The term “Personal Injury” is most commonly used to refer to a type of tort lawsuit alleging that the plaintiff’s injury has been caused by the negligence of another, but also arises in defamation torts. A person who suffers a tortuous injury is entitled to receive “damages”, usually financial compensation, from the person or people responsible – or liable – for those injuries. Tort law defines what is a legal injury and, therefore, whether a person may be held liable for an injury they have caused. Legal injuries are not limited to physical injuries. Tort cases therefore comprise such varied topics as auto accidents, defamation, and product liability (for defective consumer products), among many others.
In much of the common law world, the most prominent tort liability is negligence. If the injured party can prove that the person believed to have caused the injury acted negligently – that is, without taking reasonable care to avoid injuring others – tort law will allow compensation.
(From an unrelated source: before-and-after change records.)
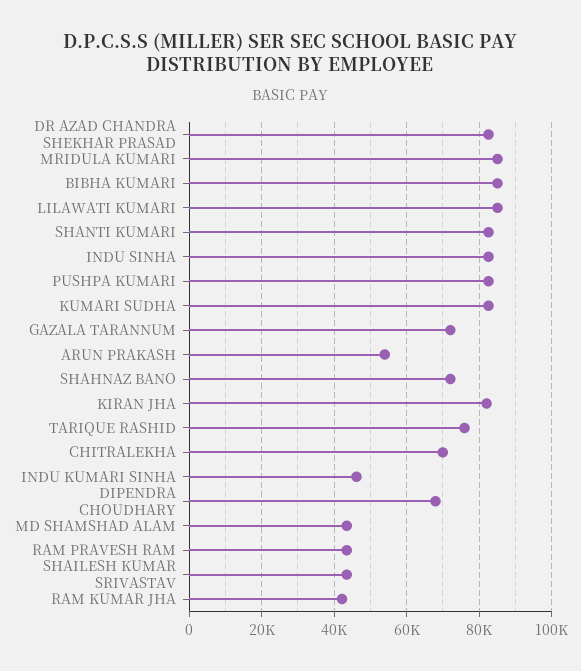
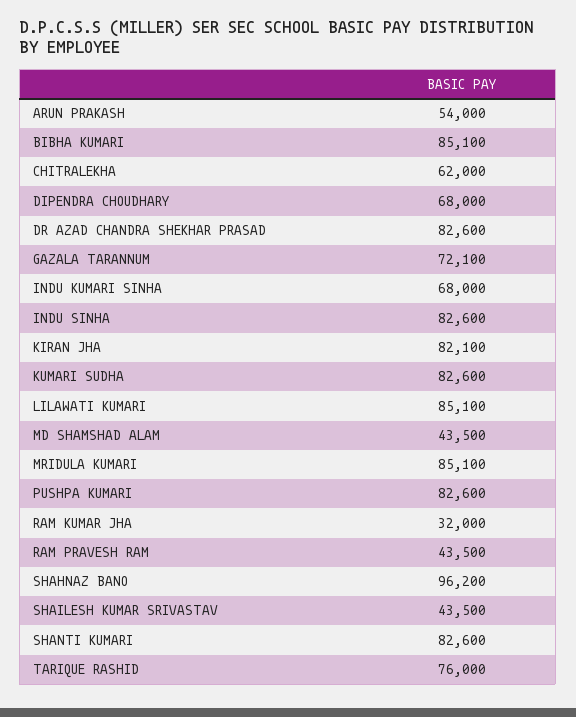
  {
    "DR AZAD CHANDRA SHEKHAR PRASAD": 82600,
    "MRIDULA KUMARI": 85100,
    "BIBHA KUMARI": 85100,
    "LILAWATI KUMARI": 85100,
    "SHANTI KUMARI": 82600,
    "INDU SINHA": 82600,
    "PUSHPA KUMARI": 82600,
    "KUMARI SUDHA": 82600,
    "GAZALA TARANNUM": 72100,
    "ARUN PRAKASH": 54000,
-   "SHAHNAZ BANO": 72000,
+   "SHAHNAZ BANO": 96200,
    "KIRAN JHA": 82100,
    "TARIQUE RASHID": 76000,
-   "CHITRALEKHA": 70000,
+   "CHITRALEKHA": 62000,
-   "INDU KUMARI SINHA": 46000,
+   "INDU KUMARI SINHA": 68000,
    "DIPENDRA CHOUDHARY": 68000,
    "MD SHAMSHAD ALAM": 43500,
    "RAM PRAVESH RAM": 43500,
    "SHAILESH KUMAR SRIVASTAV": 43500,
-   "RAM KUMAR JHA": 42000
+   "RAM KUMAR JHA": 32000
  }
However, tort law also recognizes intentional torts, where a person has intentionally acted in a way that harms another, and “strict liability,” which allows recovery under certain circumstances without the need to demonstrate negligence. Torts may be categorized in a number of ways: one such way is to divide them into Negligence Torts, and Intentional Torts.
Negligence
The standard action in tort is negligence. The tort of negligence provides a cause of action leading to damages, or to relief, in each case designed to protect legal rights, including those of personal safety, property, and, in some cases, intangible economic interests. Negligence actions include claims coming primarily from car accidents and personal injury accidents of many kinds, including clinical negligence, worker’s negligence and so forth. Product liability cases, such as those involving warranties, may also be considered negligence actions, but there is frequently a significant overlay of additional lawful content.
Liability
“Liability” in tort law refers to the idea of one person being liable for the harm caused by another, because of some legally relevant relationship. An example might be a parent and a child, or an employer and an employee. You can sue an employer for the damage to you by their employee, which was caused “within the scope of employment.” This is called respondent superior. For example, if a shop employee spilled cleaning liquid on the supermarket floor, and you slipped and fell, suffering injuries, you could sue the employee who actually spilled the liquid, or sue the employers. In the aforementioned case, the latter option is more practical as they are more likely to have more money. The law replies “since your employee harmed the claimant in the course of his employment, you bear responsibility for it, because you have the control to hire and fire him, and reduce the risk of it happening again.”
Intentional Tort
Intentional torts are any intentional acts that are reasonably foreseeable to cause harm to an individual, and that do so. Intentional torts have several subcategories, including torts against the person, battery, intentional infliction of emotional distress, and other. The common law intentional torts are applicable in Ontario and include battery.
Battery involves an actual unwanted physical contact that is intentional. The contact can be by one person (the tortfeasor) of another (the victim), or the contact may be by an object brought about by the tortfeasor. For example, the intentional contact by a car is a battery. Unlike criminal law, which recognizes degrees of various crimes involving physical contact, there is but a single tort of battery. Lightly flicking a person’s ear is battery, as is severely beating someone with a tire iron. Neither is there a separate tort for a battery of a sexual nature. However, a jury hearing a battery case is free to assess higher damages for a battery in which the contact was particularly offensive or harmful.